You may want to study [1] - this is the latest thinking on agent collaboration from Google.
[1] https://www.linkedin.com/posts/shubhamsaboo_we-just-ran-the-...
by GajendraSahu23
1 subcomments
- This looks great! As someone just starting their coding journey, would using multiple agents (Claude/Gemini) help in learning best practices, or is it better suited for experienced developers for refactoring?
by prashantsengar
1 subcomments
- This is very useful! I frequently copy the response of one model and ask another to review it and I have seen really good results with that approach.
Can you also include Cursor CLI for the brainstorming? This would allow someone to unlock brainstorming with just one CLI since it allows to use multiple models.
by omarkoudsi
1 subcomments
- I feel this is quite needed. I am beginner vibe coder and have already felt the need for this. I constantly shift back and forth.
by altmanaltman
1 subcomments
- > Would love feedback on the brainstorm mode. Is multi-agent collaboration actually useful or am I just solving my own niche problem?
If it's solving even your own niche problem, it is actually useful though right? Kind of a "yes or yes" question.
by adiga1005
1 subcomments
- I have been using it for some time and it getting better and better with time in many cases it’s giving better output than other tools the comparison is great feature too keep up the good work
- For me when it’s front end I usually work with Claude and have codex review.

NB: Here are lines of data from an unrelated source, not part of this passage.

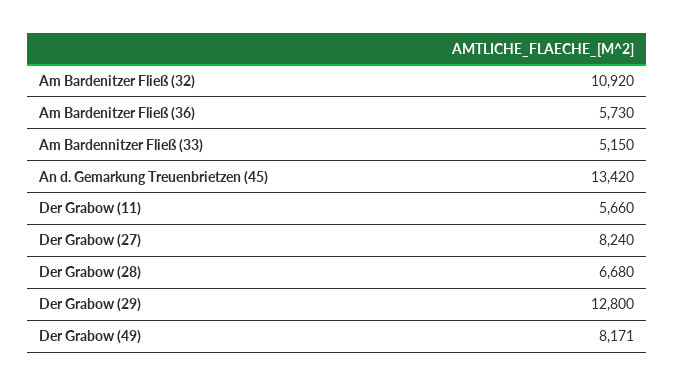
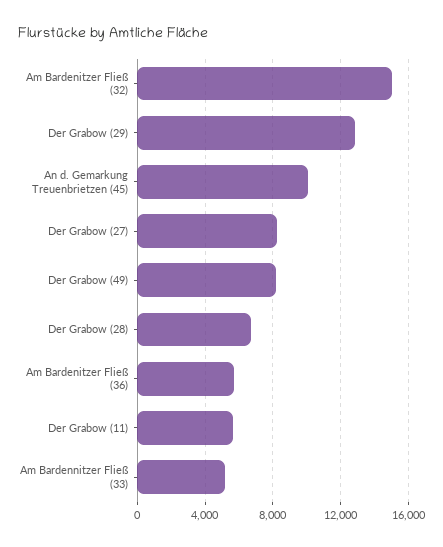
  {
-   "Am Bardenitzer Fließ (32)": 10920,
+   "Am Bardenitzer Fließ (32)": 15000,
    "Am Bardenitzer Fließ (36)": 5730,
    "Am Bardennitzer Fließ (33)": 5150,
-   "An d. Gemarkung Treuenbrietzen (45)": 13420,
+   "An d. Gemarkung Treuenbrietzen (45)": 10000,
    "Der Grabow (11)": 5660,
    "Der Grabow (27)": 8240,
    "Der Grabow (28)": 6680,
    "Der Grabow (29)": 12800,
    "Der Grabow (49)": 8171
  }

Otherwise I just work with codex… Claude also if I’m being lazy and want a thing quickly
- Have you tried executing multiple agents on a single model with modified prompts and have them try to reach consensus?
That may solve the original problem of paying for three different models.
by justatdotin
1 subcomments
- multi-agent collaboration on planning is definitely really valuable. I lean in to gemini's long context and have it set up as a long-term observer who I consult about overall direction, project philosophy, patterns in fail and success, and prioritisation. This gives a different perspective from which to assess other agents' plans.
by dunkmaster
1 subcomments
- Any benchmarks? For example vs a single model?
by tomsmithtld
1 subcomments
- the "full" mode where agents critique each other seems more interesting than quick synthesis. curious whether you've seen cases where the debate produces something neither model would've suggested alone?
by RobotToaster
1 subcomments
- That sounds like it could get expensive?
by bahaAbunojaim
0 subcomment
- UPDATE: License is now MIT! Super excited to see your contributions and feedback!
by ekropotin
1 subcomments
- How it’s different from PAL MCP (ex ZEN MCP)?
by Alifatisk
1 subcomments
- This reminds me a lot of eye2.ai, but outside of coding
- Why limit to 2 agents? I typically use all 3.
- For only 3x the cost
by NicoJuicy
1 subcomments
- Sounds very similar to LLM council
https://github.com/karpathy/llm-council
- how would using multiple services that are incapable of performing the work correctly result in better work?